«Потаскуха», «идиотка», которую бросил муж и подобрал для квартиры пьяница-«кровопийца», оказывается едва начинающей взрослеть женщиной, пытающейся спасти свою, опять же едва не поломанную жизнь. Она «боится каждого самостоятельного шага», и если бы не поддержка нового мужа, никогда бы не довела дело своего освобождения до конца: «Она опять его отнимет. Она придет, я сдамся. Это мы повод придумывали, что денег у нас нет, что пока не расписаны… А я боюсь ее! … Забирала его, будто крала что-то. Такое чувство, что это не мой ребенок, а чужая вещь, которую мне и трогать запрещено». Амплитуда бабушкиных уловок — от удара по жалости и притворного обморока до запугивания топором и «проклятьем страшным» — вводится в действие в обширном монологе под дверью, цель которого — убедить дочь в необходимости своими руками, по доброй неволе, отдать свое счастье.
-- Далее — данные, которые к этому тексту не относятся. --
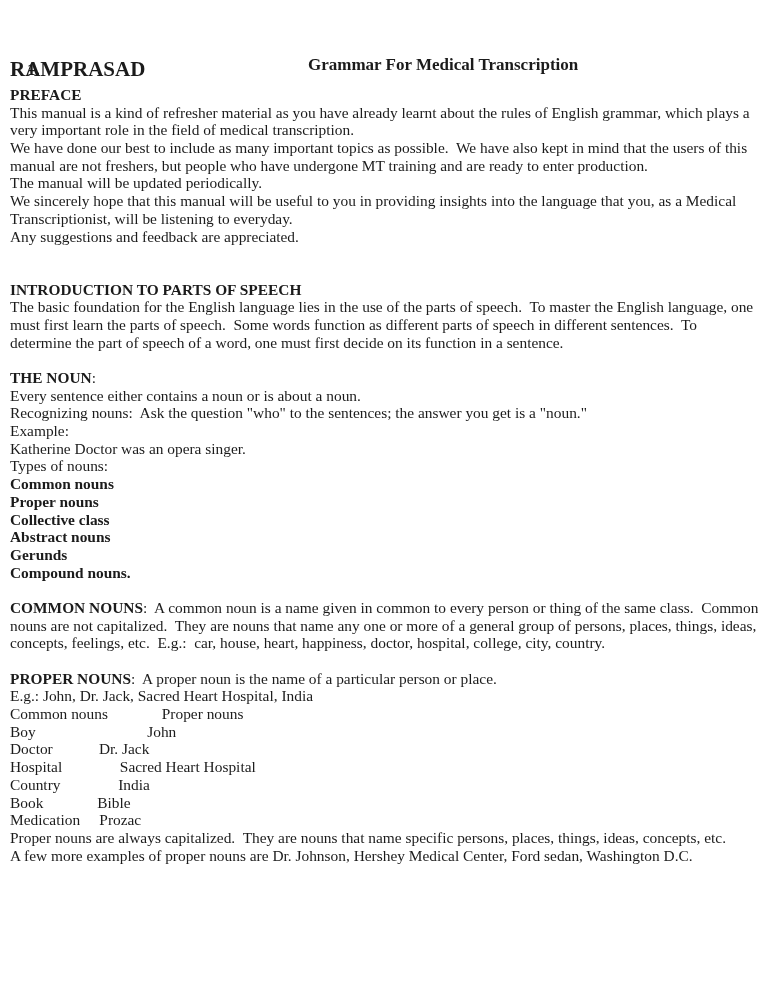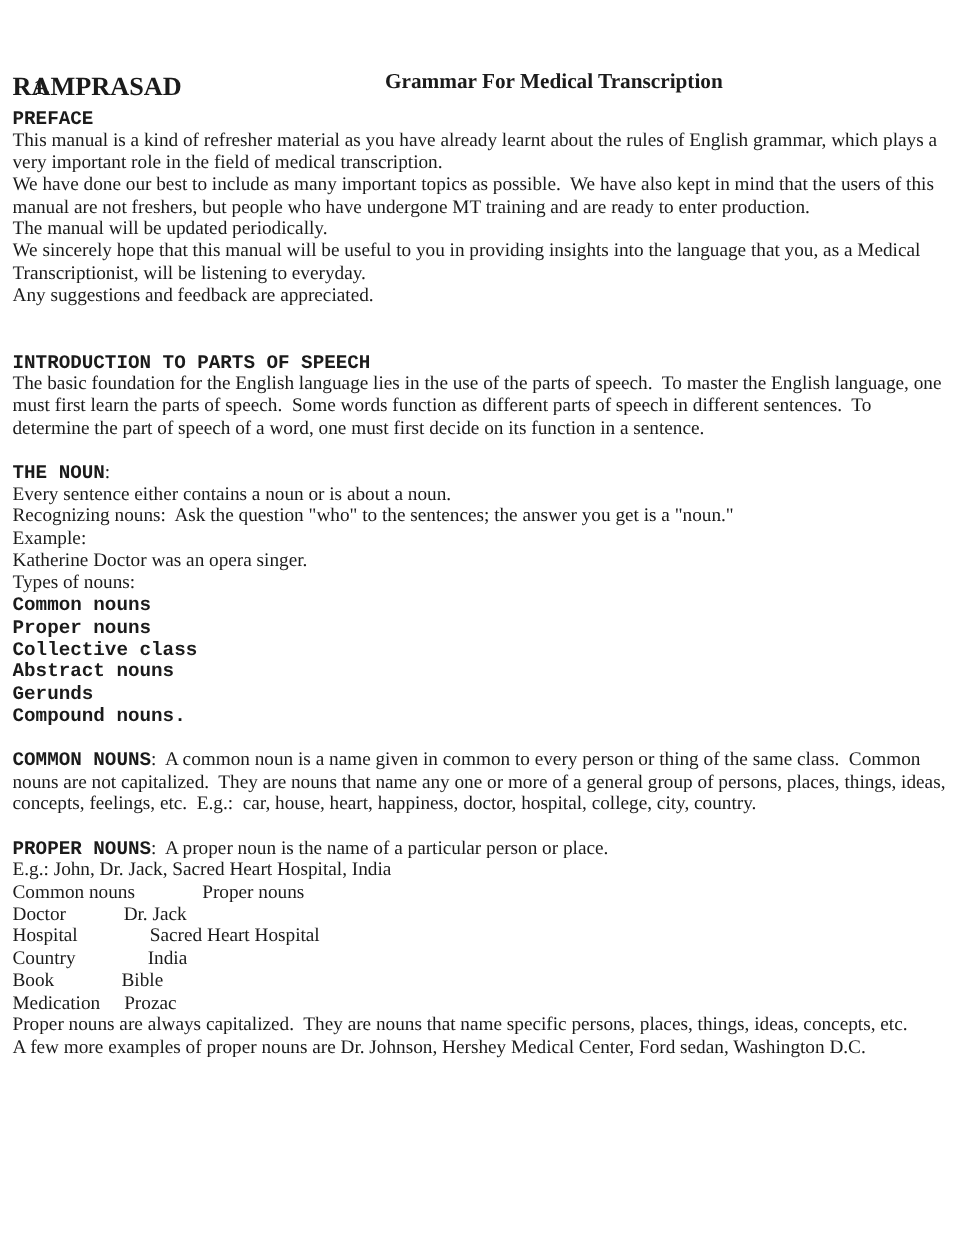--- a/index.html
+++ b/index.html
@@ -36,21 +36,21 @@
     font-size: 21px;
     font-weight: bold;
     white-space: pre;
   }
   .body-lines { margin-top: 6px; }
   .line {
     white-space: pre;
     height: 17.7px;
     overflow: hidden;
   }
-  .line .b { font-weight: bold; font-family: Liberation Mono, monospace; }
+  .line .b { font-weight: bold; }
 </style>
 </head>
 <body>
 
 <div class="page">
   <div class="header-line">
     <span>1.</span>
     <span class="doc-title">Grammar For Medical Transcription</span>
   </div>
   <div class="author-line">RAMPRASAD</div>
@@ -84,20 +84,21 @@
       <div class="line"><span class="b">Gerunds</span></div>
       <div class="line"><span class="b">Compound nouns.</span></div>
       <div class="line">&nbsp;</div>
       <div class="line"><span class="b">COMMON NOUNS</span><span>:  A common noun is a name given in common to every person or thing of the same class.  Common</span></div>
       <div class="line"><span>nouns are not capitalized.  They are nouns that name any one or more of a general group of persons, places, things, ideas,</span></div>
       <div class="line"><span>concepts, feelings, etc.  E.g.:  car, house, heart, happiness, doctor, hospital, college, city, country.</span></div>
       <div class="line">&nbsp;</div>
       <div class="line"><span class="b">PROPER NOUNS</span><span>:  A proper noun is the name of a particular person or place.</span></div>
       <div class="line"><span>E.g.: John, Dr. Jack, Sacred Heart Hospital, India</span></div>
       <div class="line"><span>Common nouns              Proper nouns</span></div>
+      <div class="line"><span>Boy                             John</span></div>
       <div class="line"><span>Doctor            Dr. Jack</span></div>
       <div class="line"><span>Hospital               Sacred Heart Hospital</span></div>
       <div class="line"><span>Country               India</span></div>
       <div class="line"><span>Book              Bible</span></div>
       <div class="line"><span>Medication     Prozac</span></div>
       <div class="line"><span>Proper nouns are always capitalized.  They are nouns that name specific persons, places, things, ideas, concepts, etc.</span></div>
       <div class="line"><span>A few more examples of proper nouns are Dr. Johnson, Hershey Medical Center, Ford sedan, Washington D.C.</span></div>
     </div>
 </div>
Но книга Санаева избавляет и ее, и героя, и читателей от страха перед жизнью, от колпачков на голове, убедительно показывая, что любая свобода лучше такой безопасности.
Спокойные ночи малышей
Опыт нормального воспитания
(Олег Зайончковский. Петрович: Роман. М.: ОГИ, 2005)
Это не психологическая и не событийная — изобразительная проза. Роман Олега Зайончковского «Петрович» посвящен живописанию нормы детства, такого, каким оно должно быть. Здесь нет миростроительных оппозиций: личность не сталкивается с обществом, дети и взрослые не спорят о принципах. Мир «Петровича» строится на безальтернативности нормы, и намеки на отступления от нее играют роль назидательную или оттеночную, как дурнушки в свите красавицы.
Если Павлова и Санаева принципиально интересовал исключительный опыт детства, то Зайончковский реализует общую мечту о взрослении без испытаний и ломок, без выбора и отчаяния. Проблема выстаивания личности уступает здесь место проблеме самосохранения жизни за счет воспроизведения в каждом новом поколении ее нормального хода.
Малыш Георгий, по прозвищу Петрович, воспитан на уверенности в окружающем мире: он защищен семьей, как маленьким космосом, который до поры до времени мешает большому миру до него добраться. Имя «Петрович» — отражение отведенного ему места в семейной иерархии: он пока чей-то, отцов, «самый малый пассажир» «большого и налаженного состава их семейной жизни». У состава есть «локомотив» — дед Генрих, родоначальник, в первой и второй части романа еще «незыблемая скала», за спиной которой могут найти защиту все члены дома. Гармоничность их семейной жизни такова, что мать Петровича может сказать: «как с тобой тяжело!» только за то, что сын не хочет надевать чулки, а Петрович может заплакать, если «старшие» растеряются, «потеряют лицо»: «он не привык видеть их такими».
Жизнь Петровича вправлена в циклы большого мира. Автор уделяет внимание череде времен года, вписывает в историю детства героя — давнее детство его деда Генриха, и, дорисовав таким образом синусоиду жизни в прошлое, намечает ее и в будущем: «Вот, брат… Когда-нибудь и ты доживешь до такого», — молвит Генрих Петровичу, узнав о наступившей пенсии.
Петрович — шанс жизни на сменность и, одновременно, неизменность. Заметно, что автор подчеркивает в герое черты маленького мужчины. Насмешка героя Яцутко над драками, к которым понуждают соперников одноклассники, сокрушение героя Павлова об оглушенной по дедушкиному велению рыбе — подобные эпизоды невозможны в детстве Петровича. Вторая часть романа — это, по сути, инициация героя во взрослые мужские игры (машины, борьба, рыбалка, первые проявления сексуальности), так что кажется, будто драма временного, как раз не дольше этой части, ухода отца из семьи Петровича только и нужна была для возмужания его сына. Оно и происходит: в конце второй части Петрович случайно встречает отца и возвращает домой: инициатива в действии переходит от отца к подросшему сыну.
Герой без всякой жалости нанизывает на крючок рыбку-приманку и считает драку «серьезным поступком», он любит ездить в автомобилях и презирает троллейбусы, к вождению которых недаром, по его мнению, «допускались толстые болтливые тетки».